Problem to work on. Rewrite the lines between the one containing "at the bottom." and the one containing "At dawn, I was", inclusive, as a Markdown table with the columns Row and Text. Number each row and leave out blank lines.

━━━━━ Data supplied ━━━━━

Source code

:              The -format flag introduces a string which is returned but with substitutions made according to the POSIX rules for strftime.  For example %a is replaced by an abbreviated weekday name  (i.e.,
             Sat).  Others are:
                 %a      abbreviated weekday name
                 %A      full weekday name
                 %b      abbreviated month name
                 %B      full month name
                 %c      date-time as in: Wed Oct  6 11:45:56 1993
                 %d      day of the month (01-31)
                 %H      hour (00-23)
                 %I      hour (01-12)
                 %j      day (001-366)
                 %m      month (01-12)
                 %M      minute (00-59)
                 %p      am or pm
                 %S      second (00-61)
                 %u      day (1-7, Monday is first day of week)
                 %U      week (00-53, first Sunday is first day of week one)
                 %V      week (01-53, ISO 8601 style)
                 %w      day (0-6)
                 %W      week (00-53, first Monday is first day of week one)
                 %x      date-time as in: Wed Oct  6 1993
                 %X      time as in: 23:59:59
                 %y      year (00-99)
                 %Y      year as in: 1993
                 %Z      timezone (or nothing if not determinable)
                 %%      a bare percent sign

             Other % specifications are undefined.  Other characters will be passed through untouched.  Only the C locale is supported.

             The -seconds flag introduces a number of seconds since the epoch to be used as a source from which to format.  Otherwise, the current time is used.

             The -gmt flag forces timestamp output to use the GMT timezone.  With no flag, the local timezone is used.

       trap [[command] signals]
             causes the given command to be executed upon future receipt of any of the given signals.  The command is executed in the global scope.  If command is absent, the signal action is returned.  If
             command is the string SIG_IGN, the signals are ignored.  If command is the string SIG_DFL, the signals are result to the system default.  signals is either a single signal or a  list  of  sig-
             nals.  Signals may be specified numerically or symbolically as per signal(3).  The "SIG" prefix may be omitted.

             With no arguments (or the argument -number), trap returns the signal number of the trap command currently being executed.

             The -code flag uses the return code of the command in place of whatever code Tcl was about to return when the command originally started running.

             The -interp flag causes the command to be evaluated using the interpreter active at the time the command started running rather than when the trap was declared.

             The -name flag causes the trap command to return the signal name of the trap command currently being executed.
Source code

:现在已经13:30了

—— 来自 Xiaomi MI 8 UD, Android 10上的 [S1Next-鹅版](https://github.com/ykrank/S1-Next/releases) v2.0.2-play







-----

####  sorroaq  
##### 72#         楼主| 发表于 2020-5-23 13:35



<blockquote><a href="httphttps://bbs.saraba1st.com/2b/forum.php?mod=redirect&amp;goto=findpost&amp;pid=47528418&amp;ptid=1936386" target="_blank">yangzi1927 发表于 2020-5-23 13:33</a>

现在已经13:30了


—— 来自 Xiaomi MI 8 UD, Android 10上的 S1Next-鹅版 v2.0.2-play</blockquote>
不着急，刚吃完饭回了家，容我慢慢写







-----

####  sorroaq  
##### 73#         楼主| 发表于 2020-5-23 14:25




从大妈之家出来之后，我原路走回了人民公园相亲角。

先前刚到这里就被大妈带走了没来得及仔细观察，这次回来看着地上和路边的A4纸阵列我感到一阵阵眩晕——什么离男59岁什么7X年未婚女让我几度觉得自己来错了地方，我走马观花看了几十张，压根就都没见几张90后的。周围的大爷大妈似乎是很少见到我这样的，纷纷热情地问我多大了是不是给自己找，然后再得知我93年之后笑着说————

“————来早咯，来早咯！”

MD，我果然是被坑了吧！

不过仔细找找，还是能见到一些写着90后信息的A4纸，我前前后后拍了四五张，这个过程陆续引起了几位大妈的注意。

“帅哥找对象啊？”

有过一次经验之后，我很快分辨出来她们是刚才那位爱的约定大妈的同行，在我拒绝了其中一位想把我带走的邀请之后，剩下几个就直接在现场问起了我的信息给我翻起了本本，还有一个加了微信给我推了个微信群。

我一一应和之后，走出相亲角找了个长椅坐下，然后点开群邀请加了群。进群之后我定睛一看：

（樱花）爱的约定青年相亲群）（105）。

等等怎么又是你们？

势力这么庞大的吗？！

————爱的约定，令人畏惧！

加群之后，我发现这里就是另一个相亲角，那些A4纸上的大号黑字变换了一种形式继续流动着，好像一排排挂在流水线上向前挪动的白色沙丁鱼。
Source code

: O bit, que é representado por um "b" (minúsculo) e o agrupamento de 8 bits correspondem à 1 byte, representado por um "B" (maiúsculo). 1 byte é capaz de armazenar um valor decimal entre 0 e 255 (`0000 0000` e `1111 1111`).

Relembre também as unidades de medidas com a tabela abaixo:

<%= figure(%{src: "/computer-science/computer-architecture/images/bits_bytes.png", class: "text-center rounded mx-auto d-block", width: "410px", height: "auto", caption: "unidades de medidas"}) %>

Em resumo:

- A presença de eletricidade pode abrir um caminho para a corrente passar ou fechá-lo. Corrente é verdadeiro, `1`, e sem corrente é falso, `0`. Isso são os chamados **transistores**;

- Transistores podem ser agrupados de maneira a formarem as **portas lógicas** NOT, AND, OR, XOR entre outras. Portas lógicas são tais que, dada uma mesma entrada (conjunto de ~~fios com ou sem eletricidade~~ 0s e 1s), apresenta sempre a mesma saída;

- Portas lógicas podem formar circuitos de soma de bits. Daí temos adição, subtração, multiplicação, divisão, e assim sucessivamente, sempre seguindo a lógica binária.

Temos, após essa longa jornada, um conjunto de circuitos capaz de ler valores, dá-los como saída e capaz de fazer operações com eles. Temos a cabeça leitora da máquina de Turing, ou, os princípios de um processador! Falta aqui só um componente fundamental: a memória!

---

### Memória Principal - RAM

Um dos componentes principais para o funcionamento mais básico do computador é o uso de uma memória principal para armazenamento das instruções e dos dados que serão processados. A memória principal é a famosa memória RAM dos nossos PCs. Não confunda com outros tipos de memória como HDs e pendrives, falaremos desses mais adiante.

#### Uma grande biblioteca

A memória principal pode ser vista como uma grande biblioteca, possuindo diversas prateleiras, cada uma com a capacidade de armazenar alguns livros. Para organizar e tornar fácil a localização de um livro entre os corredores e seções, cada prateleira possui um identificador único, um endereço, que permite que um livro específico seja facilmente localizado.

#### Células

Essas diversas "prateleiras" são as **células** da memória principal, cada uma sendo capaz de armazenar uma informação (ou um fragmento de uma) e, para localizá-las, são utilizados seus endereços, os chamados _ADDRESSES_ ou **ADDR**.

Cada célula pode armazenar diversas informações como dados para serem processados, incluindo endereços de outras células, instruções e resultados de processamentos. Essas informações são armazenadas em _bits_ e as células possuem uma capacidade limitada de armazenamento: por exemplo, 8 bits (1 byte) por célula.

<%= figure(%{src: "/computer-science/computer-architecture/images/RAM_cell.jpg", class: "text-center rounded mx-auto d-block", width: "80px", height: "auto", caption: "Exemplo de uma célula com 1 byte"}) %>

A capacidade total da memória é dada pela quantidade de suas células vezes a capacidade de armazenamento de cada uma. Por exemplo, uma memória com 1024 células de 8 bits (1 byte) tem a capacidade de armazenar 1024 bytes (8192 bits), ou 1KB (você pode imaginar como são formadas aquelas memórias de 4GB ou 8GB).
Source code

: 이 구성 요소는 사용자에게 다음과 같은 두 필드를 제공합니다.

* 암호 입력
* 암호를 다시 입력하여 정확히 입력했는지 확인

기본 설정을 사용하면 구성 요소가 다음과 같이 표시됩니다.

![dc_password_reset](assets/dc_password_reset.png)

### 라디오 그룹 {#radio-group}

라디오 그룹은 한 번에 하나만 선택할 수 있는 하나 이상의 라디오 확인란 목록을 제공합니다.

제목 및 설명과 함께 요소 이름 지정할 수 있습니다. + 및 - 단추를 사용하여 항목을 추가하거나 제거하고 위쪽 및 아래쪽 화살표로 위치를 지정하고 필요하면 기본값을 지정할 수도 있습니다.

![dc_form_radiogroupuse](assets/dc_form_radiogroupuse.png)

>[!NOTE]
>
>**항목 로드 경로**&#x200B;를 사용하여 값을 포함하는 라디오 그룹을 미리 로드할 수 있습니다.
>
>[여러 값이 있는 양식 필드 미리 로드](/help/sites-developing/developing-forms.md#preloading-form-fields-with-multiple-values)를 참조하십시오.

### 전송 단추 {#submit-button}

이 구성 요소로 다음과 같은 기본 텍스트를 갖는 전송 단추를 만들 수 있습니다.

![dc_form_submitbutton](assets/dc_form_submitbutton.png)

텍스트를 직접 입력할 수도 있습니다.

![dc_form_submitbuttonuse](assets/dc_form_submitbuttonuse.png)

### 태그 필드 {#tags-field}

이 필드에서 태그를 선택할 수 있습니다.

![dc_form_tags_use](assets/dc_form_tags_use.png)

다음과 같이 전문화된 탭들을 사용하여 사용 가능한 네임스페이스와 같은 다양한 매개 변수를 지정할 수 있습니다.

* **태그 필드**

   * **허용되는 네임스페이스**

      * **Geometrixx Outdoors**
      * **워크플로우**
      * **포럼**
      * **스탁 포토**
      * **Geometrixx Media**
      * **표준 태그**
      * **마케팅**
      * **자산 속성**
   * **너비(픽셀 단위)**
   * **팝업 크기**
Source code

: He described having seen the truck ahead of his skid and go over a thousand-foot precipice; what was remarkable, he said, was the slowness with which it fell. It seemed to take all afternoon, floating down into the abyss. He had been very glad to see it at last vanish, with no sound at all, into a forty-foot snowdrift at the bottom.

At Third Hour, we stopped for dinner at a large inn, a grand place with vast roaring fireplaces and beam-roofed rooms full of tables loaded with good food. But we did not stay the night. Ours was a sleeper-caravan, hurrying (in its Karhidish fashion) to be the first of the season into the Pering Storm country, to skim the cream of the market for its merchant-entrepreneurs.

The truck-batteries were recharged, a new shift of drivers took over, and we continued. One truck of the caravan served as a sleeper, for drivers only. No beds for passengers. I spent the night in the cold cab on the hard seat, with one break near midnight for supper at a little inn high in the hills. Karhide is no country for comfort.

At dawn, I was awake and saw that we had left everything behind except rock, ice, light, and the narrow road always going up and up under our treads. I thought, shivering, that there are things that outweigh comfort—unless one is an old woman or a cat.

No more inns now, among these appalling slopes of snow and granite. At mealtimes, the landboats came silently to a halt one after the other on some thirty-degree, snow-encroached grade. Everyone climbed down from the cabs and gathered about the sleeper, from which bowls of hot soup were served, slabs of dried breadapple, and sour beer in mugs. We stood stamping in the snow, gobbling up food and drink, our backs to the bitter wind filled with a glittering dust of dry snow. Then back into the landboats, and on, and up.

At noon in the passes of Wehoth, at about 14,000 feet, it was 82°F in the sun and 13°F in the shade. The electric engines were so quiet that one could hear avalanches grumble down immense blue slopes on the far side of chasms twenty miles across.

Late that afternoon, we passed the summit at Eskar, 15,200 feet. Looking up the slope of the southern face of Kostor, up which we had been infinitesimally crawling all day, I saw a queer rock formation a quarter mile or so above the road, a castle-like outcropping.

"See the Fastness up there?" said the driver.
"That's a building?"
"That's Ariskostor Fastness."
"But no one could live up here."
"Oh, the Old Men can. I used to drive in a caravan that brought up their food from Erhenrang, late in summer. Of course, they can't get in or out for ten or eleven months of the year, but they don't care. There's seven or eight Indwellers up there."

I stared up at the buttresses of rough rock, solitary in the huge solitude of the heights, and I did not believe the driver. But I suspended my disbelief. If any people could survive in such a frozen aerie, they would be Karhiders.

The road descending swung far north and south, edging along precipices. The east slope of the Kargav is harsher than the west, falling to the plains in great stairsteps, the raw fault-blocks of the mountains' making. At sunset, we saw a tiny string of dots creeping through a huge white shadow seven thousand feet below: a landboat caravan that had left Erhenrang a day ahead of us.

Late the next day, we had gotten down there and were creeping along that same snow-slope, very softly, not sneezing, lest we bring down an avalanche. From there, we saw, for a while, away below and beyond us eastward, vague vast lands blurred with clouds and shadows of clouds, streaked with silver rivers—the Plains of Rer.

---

━━━━━

Exercise answer.
| Row | Text |
|---|---|
| 1 | : He described having seen the truck ahead of his skid and go over a thousand-foot precipice; what was remarkable, he said, was the slowness with which it fell. It seemed to take all afternoon, floating down into the abyss. He had been very glad to see it at last vanish, with no sound at all, into a forty-foot snowdrift at the bottom. |
| 2 | At Third Hour, we stopped for dinner at a large inn, a grand place with vast roaring fireplaces and beam-roofed rooms full of tables loaded with good food. But we did not stay the night. Ours was a sleeper-caravan, hurrying (in its Karhidish fashion) to be the first of the season into the Pering Storm country, to skim the cream of the market for its merchant-entrepreneurs. |
| 3 | The truck-batteries were recharged, a new shift of drivers took over, and we continued. One truck of the caravan served as a sleeper, for drivers only. No beds for passengers. I spent the night in the cold cab on the hard seat, with one break near midnight for supper at a little inn high in the hills. Karhide is no country for comfort. |
| 4 | At dawn, I was awake and saw that we had left everything behind except rock, ice, light, and the narrow road always going up and up under our treads. I thought, shivering, that there are things that outweigh comfort—unless one is an old woman or a cat. |